With a decidedly reductivist palette, Jill Law’s painting of a curvaceous nude (photograph cropped to skirt the editorial caveat restricting full frontal female nudity) is luscious in its simplicity: an alabaster figure against a field of crimson, somehow nodding to the European masters while being absolutely contemporary.

Jill Law (Painting ll).
Jill Law (Painting ll).

Jamie Gravette’s monochromatic portrait of the actor Giancarlo Esposito, of “Breaking Bad,” “The Mandalorian” and  “Godfather of Harlem” fame, created with Adobe Photoshop, is exquisitely detailed. Playing with light and a deft technological touch, Gravette makes every detail count: the shine in his pupils, the five o-clock shadow, the cartoonish squiggles of his hair.

Jamie Gravette (Two-Dimensional Design) .
Jamie Gravette (Two-Dimensional Design) .

Rugile Guillotte’s iPad and Apple Pencil digital drawing of a wolf with the hide and horns of a ram tied to it (as it turns back to make the innocent lamb follows) was created for a graphic design class. It’s quite possible that a career in children’s book illustration might be in Guillotte’s future.

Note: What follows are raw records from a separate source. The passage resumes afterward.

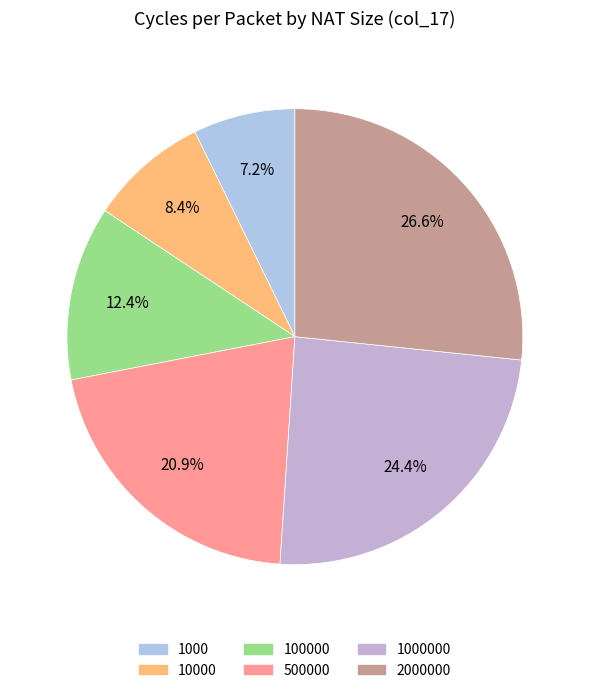

Is 500000 the majority of the pie?

No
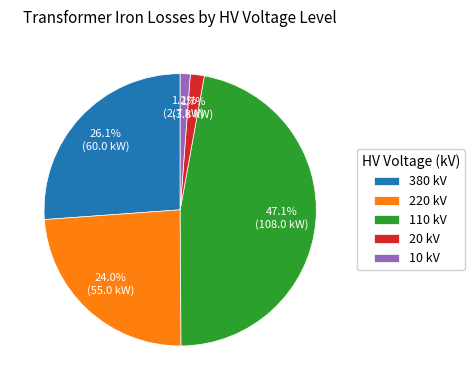

What portion of the pie excludes 20 kV?

98.3%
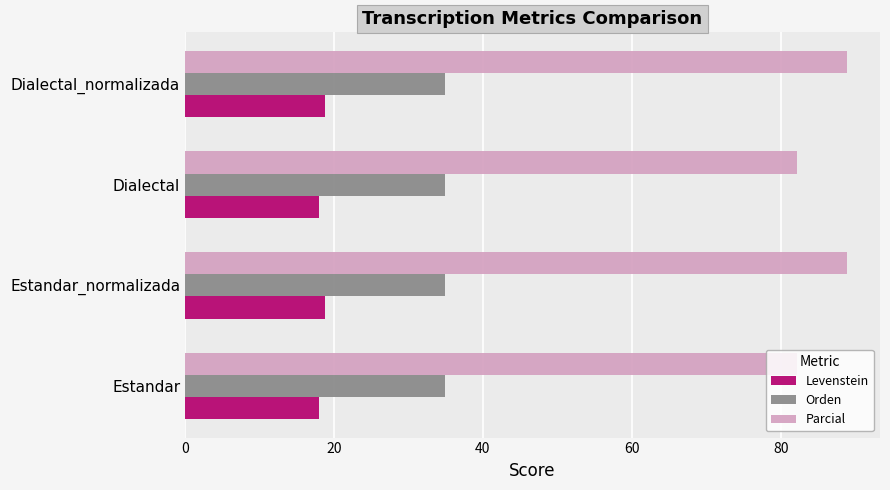

Which series has the widest spread of values?

Parcial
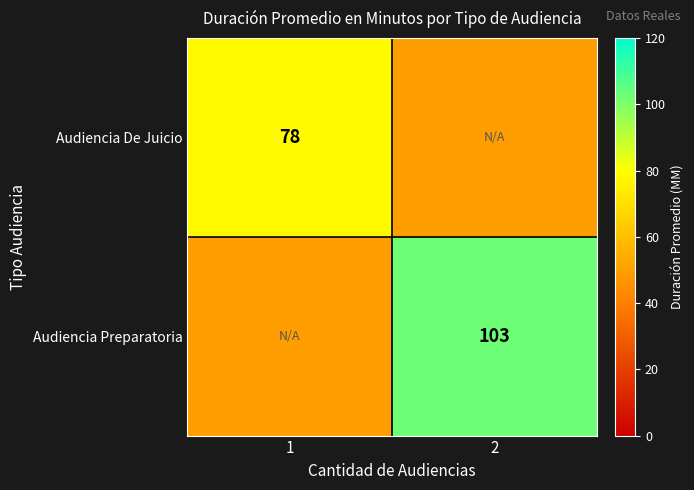

True or false: Audiencia De Juicio has a value of 23 at 1.

False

Rugile Guillotte  (Graphic Design l).
Rugile Guillotte (Graphic Design l).

An assignment to create a self-portrait in Illustrator and incorporating something that was a representation of self in the background, led Amya Fraser to create an engaging, brilliantly hued version of herself, in which a series of eyes float in the sky. And could there be a better  symbol than peering eyes to represent the curiosity of an artist?

Amya Fraser (Computer Graphics).
Amya Fraser (Computer Graphics).

For the same assignment, Molly Harrington’s long dark hair and bright white tee shirt pop against a sky of pale blue and gray-orange clouds on which an array of swirls have been set. Perhaps her “representation of self” are her fingerprints? Wonderful concept and execution.

Molly Harrington (Computer Graphics).
Molly Harrington (Computer Graphics).

Madeline Pina exhibited a four-part series of gouache paintings illustrating poems from a collection called “Homage to the Lame Wolf” by Serbian poet Vasko Popa. Riffing on a creation myth and featuring a pair of cartoon skeletons comforting a weeping wolf, Pina’s work is curious, engaging, and will likely have me reading Serbian poetry, which was not in my summer plans.

Madeline Pina (Drawing lV).
Madeline Pina (Drawing lV).

Other works of particular note: Sarah Cabral’s bovine memento mori painting; Alex Tetreault’s pop arty drawing of boxing gloves; and Zoie Botelho’s computer graphic depiction of row of townhouses, in tropical tangerine, yellow, pastel green and sky blue.

Sarah Cabral (Painting l).
Sarah Cabral (Painting l).

Every student artist in the exhibition is ripe with talent and possibility. And I’ll continue to watch their development. And report back.

Alex Tetreault (Drawing l).
Alex Tetreault (Drawing l).

“Annual Juried Student Art & Design Exhibition: Selected Works From All Fine Art and Graphic Design Courses” is on display at the Grimshaw-Gudewicz Art Gallery, Bristol Community College, 777 Elsbree St., Fall River, until May 20.